Relations with the Soviet authorities
When socialist realism and Soviet power did not interfere with creativity, the result was naive art. The State Museum of Ukrainian Art purchased Prymachenko’s first 200 works in the 1930s. She was invited to a convention of artists in Moscow and was awarded several titles – among them, the Honored Worker of Culture award, the People’s Artist of Ukraine award, and the Shevchenko Prize in 1966. Since 1936, the National Museum of Ukrainian Folk Decorative Art has hosted 95 exhibitions featuring Prymachenko’s art. This museum now holds the largest collection of her works — over 650 out of 1,000. The collection is enhanced with the artist’s early works and ceramics.
The most widely known works
Despite her fascinating and often innocent-looking vision, the artist did not escape serious issues. She created an artwork titled “Beast Court” in 1936, where a black monkey is writing a protocol at a table, while two wolves are standing on their tiptoes in front of it, observing — the reference to the Soviet repressions of the time is obvious. In one of her 1930s paintings, she drew an elephant-like creature and captioned it, writing: “That beast goes and takes a nap, looks for food, sometimes clothing is not on his mind — when he wants to eat, he doesn’t want anything” — might this be a reminder of the Holodomor?
After the 1986 Chornobyl nuclear power plant tragedy took place, Prymachenko created a “Chornobyl Bestiary” series of paintings. The event touched her personally – Maria’s native village of Bolotnia is 10 kilometers from the evacuation zone, and it has a long history with Chornobyl, even being part of the Chornobyl district for many years. Through her works, the artist intended to draw attention to the dying environment of the region as result of the accident while retaining her consistent inclusion of folk imagery, drawing on the lost region’s folk art traditions.
Maria Prymachenko created nearly 800 paintings during her lifetime.

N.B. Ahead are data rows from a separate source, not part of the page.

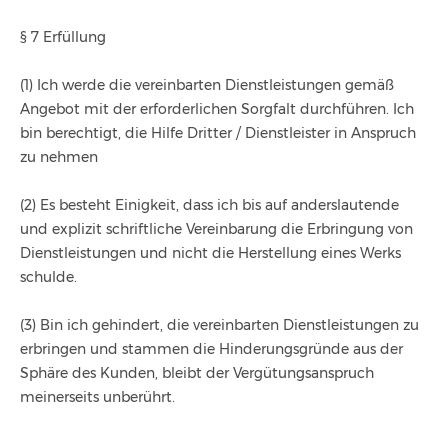
§ 7 Erfüllung
(1) Ich werde die vereinbarten Dienstleistungen gemäß
Angebot mit der erforderlichen Sorgfalt durchführen. Ich
bin berechtigt, die Hilfe Dritter / Dienstleister in Anspruch
zu nehmen
(2) Es besteht Einigkeit, dass ich bis auf anderslautende
und explizit schriftliche Vereinbarung die Erbringung von
Dienstleistungen und nicht die Herstellung eines Werks
schulde.
(3) Bin ich gehindert, die vereinbarten Dienstleistungen zu
erbringen und stammen die Hinderungsgründe aus der
Sphäre des Kunden, bleibt der Vergütungsanspruch
meinerseits unberührt.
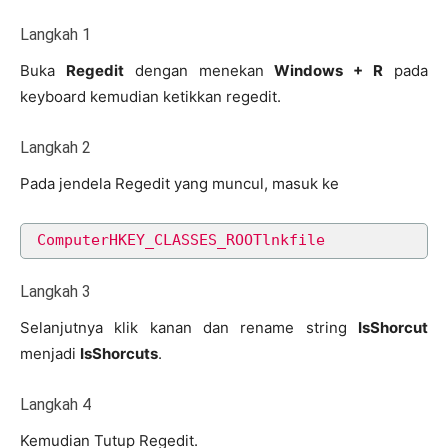
Langkah 1
Buka
Regedit
dengan menekan
Windows + R
pada
keyboard kemudian ketikkan regedit.
Langkah 2
Pada jendela Regedit yang muncul, masuk ke
ComputerHKEY_CLASSES_ROOTlnkfile
Langkah 3
Selanjutnya klik kanan dan rename string
IsShorcut
menjadi
IsShorcuts
.
Langkah 4
Kemudian Tutup Regedit.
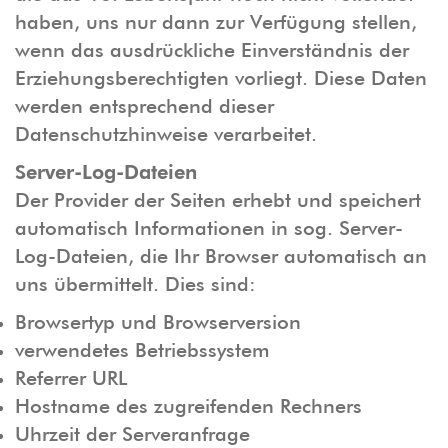
haben, uns nur dann zur Verfügung stellen,
wenn das ausdrückliche Einverständnis der
Erziehungsberechtigten vorliegt. Diese Daten
werden entsprechend dieser
Datenschutzhinweise verarbeitet.
Server-Log-Dateien
Der Provider der Seiten erhebt und speichert
automatisch Informationen in sog. Server-
Log-Dateien, die Ihr Browser automatisch an
uns übermittelt. Dies sind:
Browsertyp und Browserversion
verwendetes Betriebssystem
Referrer URL
Hostname des zugreifenden Rechners
Uhrzeit der Serveranfrage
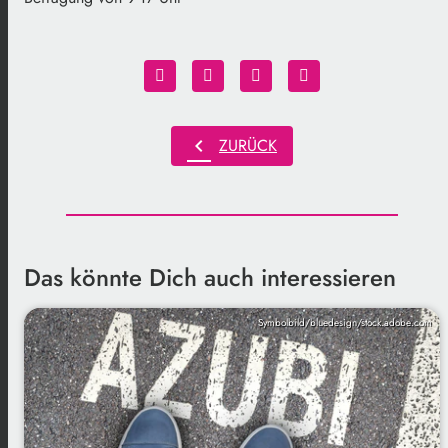
chevron_left
ZURÜCK
Das könnte Dich auch interessieren
Symbolbild/bluedesign/stock.adobe.com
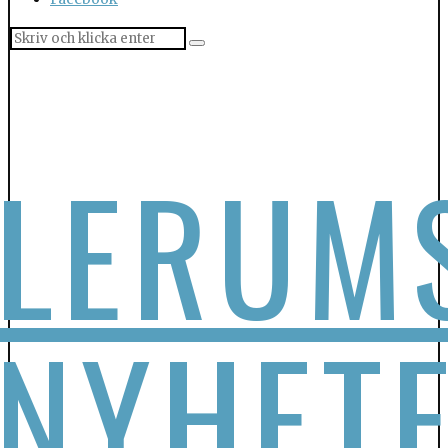
LERUM
NYHET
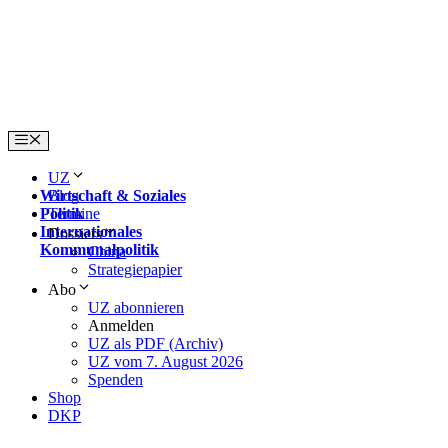
Skip
to
content
Menu
UZ
Wirtschaft & Soziales
Blog
Politik
Termine
Internationales
Dossiers
Kommunalpolitik
China
Strategiepapier
Abo
UZ abonnieren
Anmelden
UZ als PDF (Archiv)
UZ vom 7. August 2026
Spenden
Shop
DKP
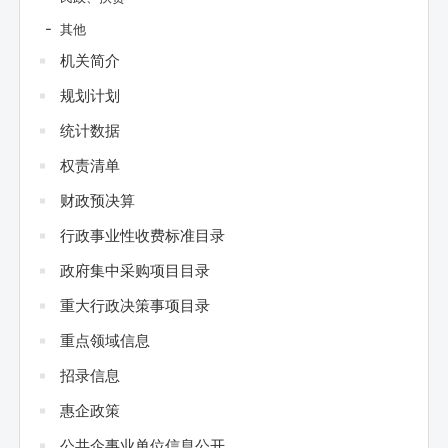
其他
机关简介
规划计划
统计数据
权责清单
财政预决算
行政事业性收费标准目录
政府集中采购项目目录
重大行政决策事项目录
重点领域信息
招录信息
惠企政策
公共企事业单位信息公开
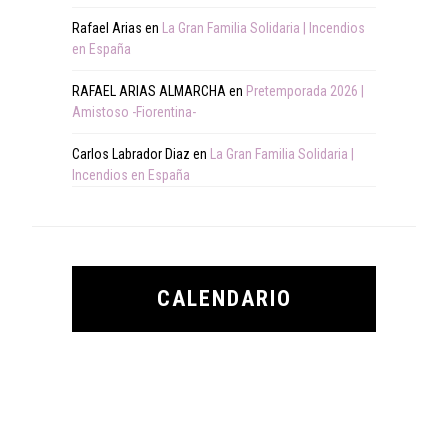
Rafael Arias
en
La Gran Familia Solidaria | Incendios
en España
RAFAEL ARIAS ALMARCHA
en
Pretemporada 2026 |
Amistoso -Fiorentina-
Carlos Labrador Diaz
en
La Gran Familia Solidaria |
Incendios en España
CALENDARIO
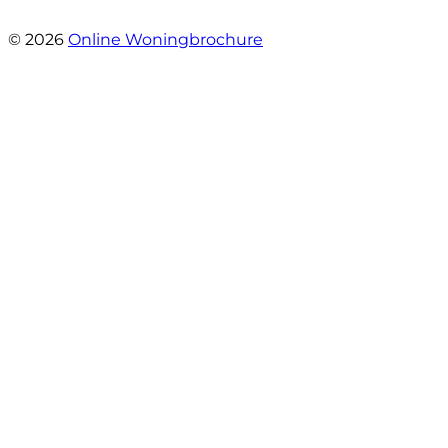
- Mariska Bezemer
© 2026
Online Woningbrochure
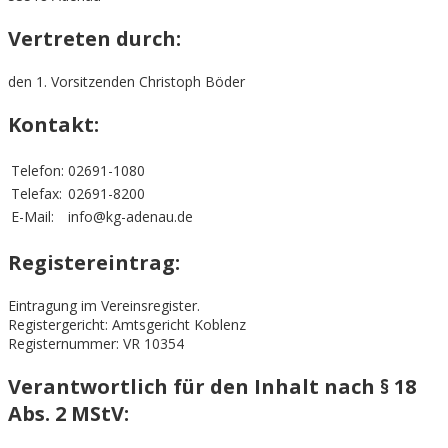
Vertreten durch:
den 1. Vorsitzenden Christoph Böder
Kontakt:
Telefon:
02691-1080
Telefax:
02691-8200
E-Mail:
info@kg-adenau.de
Registereintrag:
Eintragung im Vereinsregister.
Registergericht: Amtsgericht Koblenz
Registernummer: VR 10354
Verantwortlich für den Inhalt nach § 18
Abs. 2 MStV:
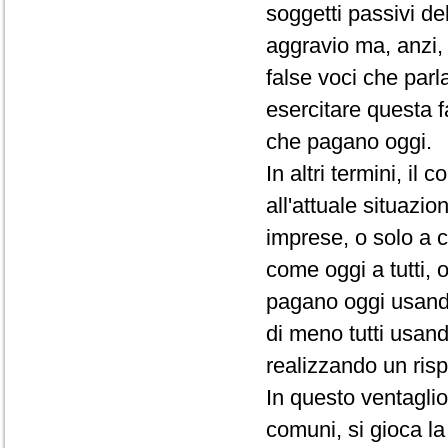
soggetti passivi de
aggravio ma, anzi, 
false voci che par
esercitare questa f
che pagano oggi.
In altri termini, i
all'attuale situazio
imprese, o solo a c
come oggi a tutti, 
pagano oggi usando
di meno tutti usan
realizzando un ris
In questo ventaglio
comuni, si gioca la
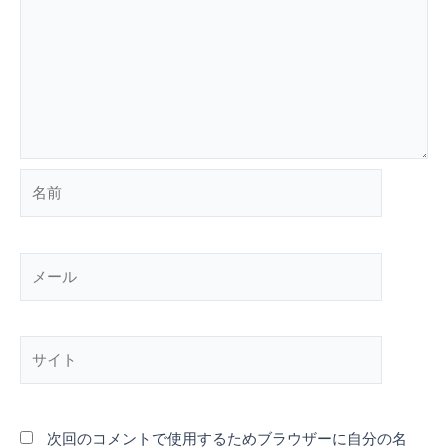
名
前
メ
ー
ル
サ
イ
ト
次回のコメントで使用するためブラウザーに自分の名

The historic significance of the personality
Maria Prymachenko experienced many difficulties during her life, exemplary of the fate that fell upon mostUkrainian women during the Soviet regime. Compulsory labor on a collective farm, losing family members in WWII (her brother and spouse), and the Chornobyl tragedy that affected the entirety of her home country and cut many people’s lives short. Despite all of these upheavals, she managed to maintain her sense of humor and a curious mind, and leave a legacy for posterity that represents an enchanting and dreamlike future.